Task 1 - In the article on COVID-19 masks polluting the oceans, what does the passage between "In an effort" and "to The Guardian.", inclusive, read like when "divers" is swapped out for "volunteers"?
Task 2 - What items does the article on COVID-19 masks polluting the oceans say the divers found beneath the waves of the Mediterranean? List every one.

COVID-19 Masks Are Polluting Beaches and Oceans
As if the Texas-sized gyre of plastic floating around the Pacific Ocean was not troubling enough, now there is a new scourge polluting the world's waters: face masks and sanitary gloves.
In an effort to clean up the Mediterranean Sea, divers from the French non-profit, Opération Mer Propre (Operation Clean Sea) found dozens of gloves, masks and bottles of hand sanitizer beneath the waves of the Mediterranean, mixed in with the usual litter of disposable cups and aluminum cans, according to The Guardian.
While the amount of personal protective equipment found in the Mediterranean was admittedly small, the uptick in pollution from those items signals an ominous trend. Disposable masks, for instance, may feel like soft cotton, but they're almost all made from non-biodegradable material such as polypropylene. That means when the non-biodegradable material is discarded into a storm drain, it empties out into the rivers and seas, as the CBC reported.

(Page-level text extractions)
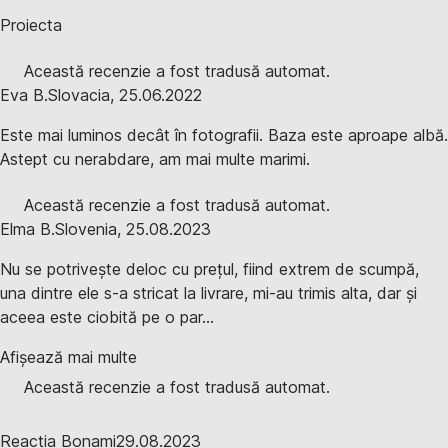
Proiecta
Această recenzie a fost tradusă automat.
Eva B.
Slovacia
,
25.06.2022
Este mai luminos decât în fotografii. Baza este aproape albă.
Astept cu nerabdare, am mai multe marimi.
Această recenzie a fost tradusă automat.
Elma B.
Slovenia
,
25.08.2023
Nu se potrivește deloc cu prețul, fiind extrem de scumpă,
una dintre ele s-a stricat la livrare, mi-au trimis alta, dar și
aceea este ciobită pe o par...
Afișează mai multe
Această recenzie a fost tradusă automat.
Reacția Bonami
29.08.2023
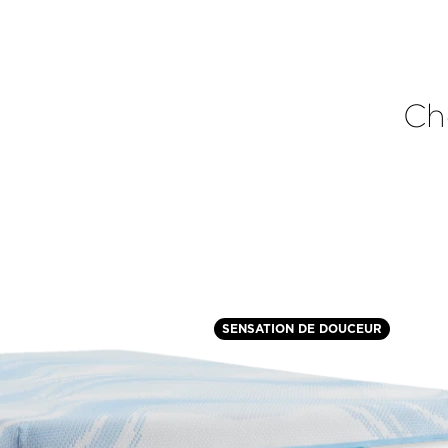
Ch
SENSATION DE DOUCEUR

--

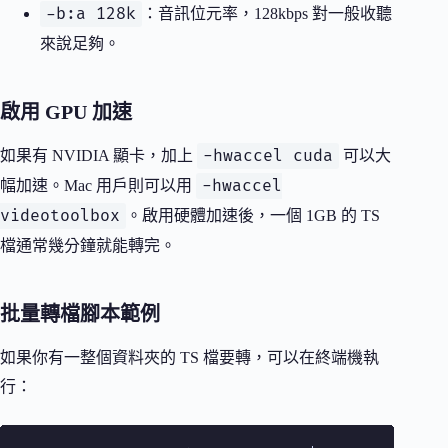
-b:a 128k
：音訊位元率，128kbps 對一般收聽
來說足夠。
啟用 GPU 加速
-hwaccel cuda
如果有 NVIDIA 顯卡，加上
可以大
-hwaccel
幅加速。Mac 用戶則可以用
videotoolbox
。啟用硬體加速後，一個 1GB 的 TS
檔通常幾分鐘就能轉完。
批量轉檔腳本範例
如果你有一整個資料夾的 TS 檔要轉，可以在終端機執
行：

...

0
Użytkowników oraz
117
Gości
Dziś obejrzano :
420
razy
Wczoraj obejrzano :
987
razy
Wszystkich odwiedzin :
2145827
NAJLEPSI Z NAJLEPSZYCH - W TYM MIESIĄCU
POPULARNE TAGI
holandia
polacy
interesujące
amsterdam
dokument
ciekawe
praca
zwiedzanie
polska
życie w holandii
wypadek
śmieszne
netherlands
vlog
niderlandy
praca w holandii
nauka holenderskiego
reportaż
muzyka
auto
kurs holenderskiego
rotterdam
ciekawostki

Exercise solution 1 -
In an effort to clean up the Mediterranean Sea, volunteers from the French non-profit, Opération Mer Propre (Operation Clean Sea) found dozens of gloves, masks and bottles of hand sanitizer beneath the waves of the Mediterranean, mixed in with the usual litter of disposable cups and aluminum cans, according to The Guardian.

Exercise solution 2 -
- gloves
- masks
- bottles of hand sanitizer
- disposable cups
- aluminum cans